We have an SMSF and have been running it for about 12 years....Almost all has been in ASX shares. We have double our original investment while taking out the minimum for our "pension". I also have an industry Superfund...I have been withdrawing the minimum "pension" for the same amount of time...This has gone up by 10% In the same timeframe...I did this just to see how things would pan out. .....by far our own SMSF has blitzed it.....no financial advisors anywhere in sight for our own fund.....we have now gone into cash for almost the amount we first had in our self managed fund...the rest left in the market for both value and growth.
We both enjoy our "hobby"... Keeps the brains ticking....
Have thought of transferring my industry fund....but....a couple of eggs in the basket might be valuable.
We live a very comfortable lifestyles and although now in our 70s look fwd to our long and happy retirement....without financial advisors.

AlanB
December 11, 2019

Nettie - same experience, same result, same conclusions and same intentions.

Joey
December 05, 2019

This is an amazing statistic. "Only 24% of Australian retirees use a financial adviser,". This is not the general population, it's retirees. They need to understand superannuation, social security, aged care ... so many opportunities to improve their outcomes if they see an adviser.

Albert
December 05, 2019

most do not have enough money to bother. just enough to pay for essential living costs

John
December 05, 2019

After initial consultations with several financial advisors & fund managers (aligned and independent, before and after retirement), but never tempted to pay $3k+ for their Statement of Advice or 2% ongoing FUM fees, the reasons are simple... None seemed to have ideas/insight that sparked my interest in taking things forward and none would put skin in the game.

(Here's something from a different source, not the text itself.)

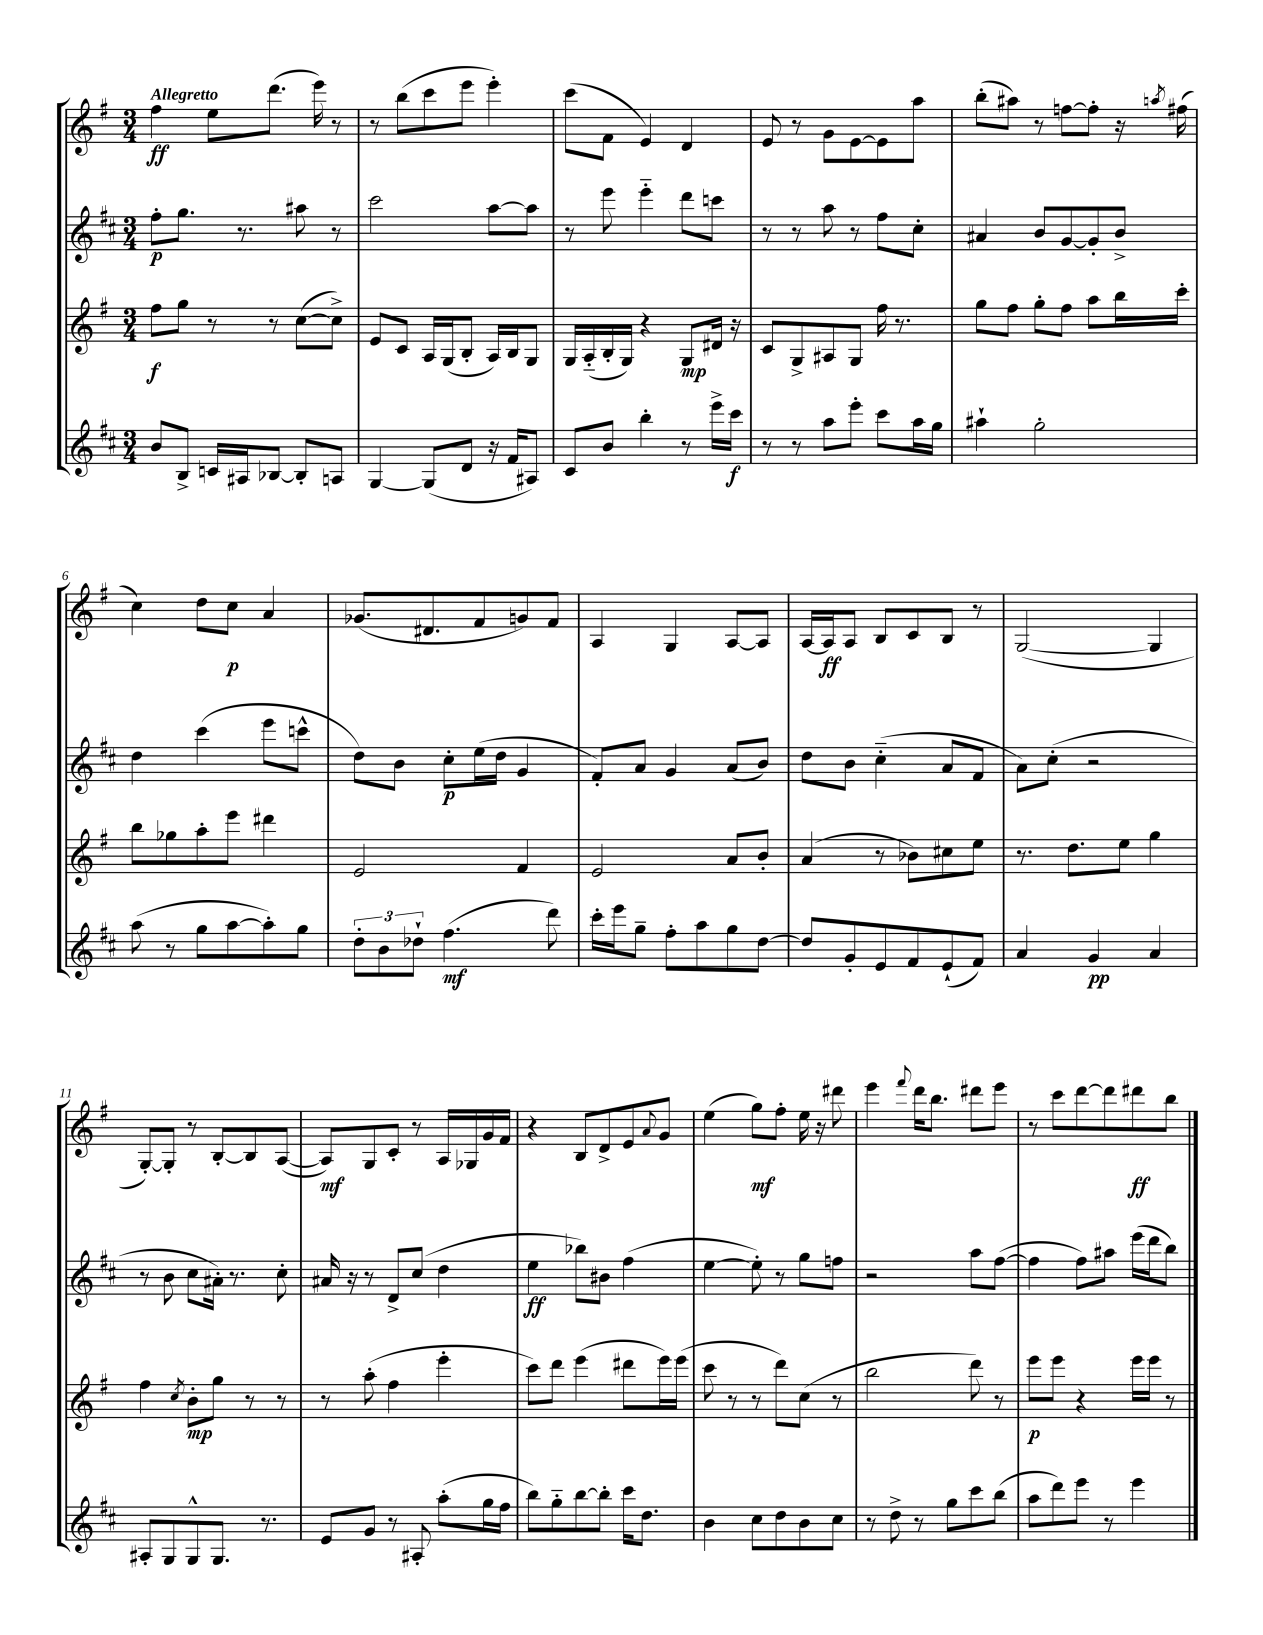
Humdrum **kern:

After a well known "award winning advisor" with his own TV show was struck off for self-serving dodgy behaviour recently, you wonder how the average punter is supposed to know who to trust? Better to maintain intellectual capacity through continuing personal education and research, while accepting self-direction means sub-optimal returns & losses sometimes. But I will have a 2% buffer by avoiding management fees.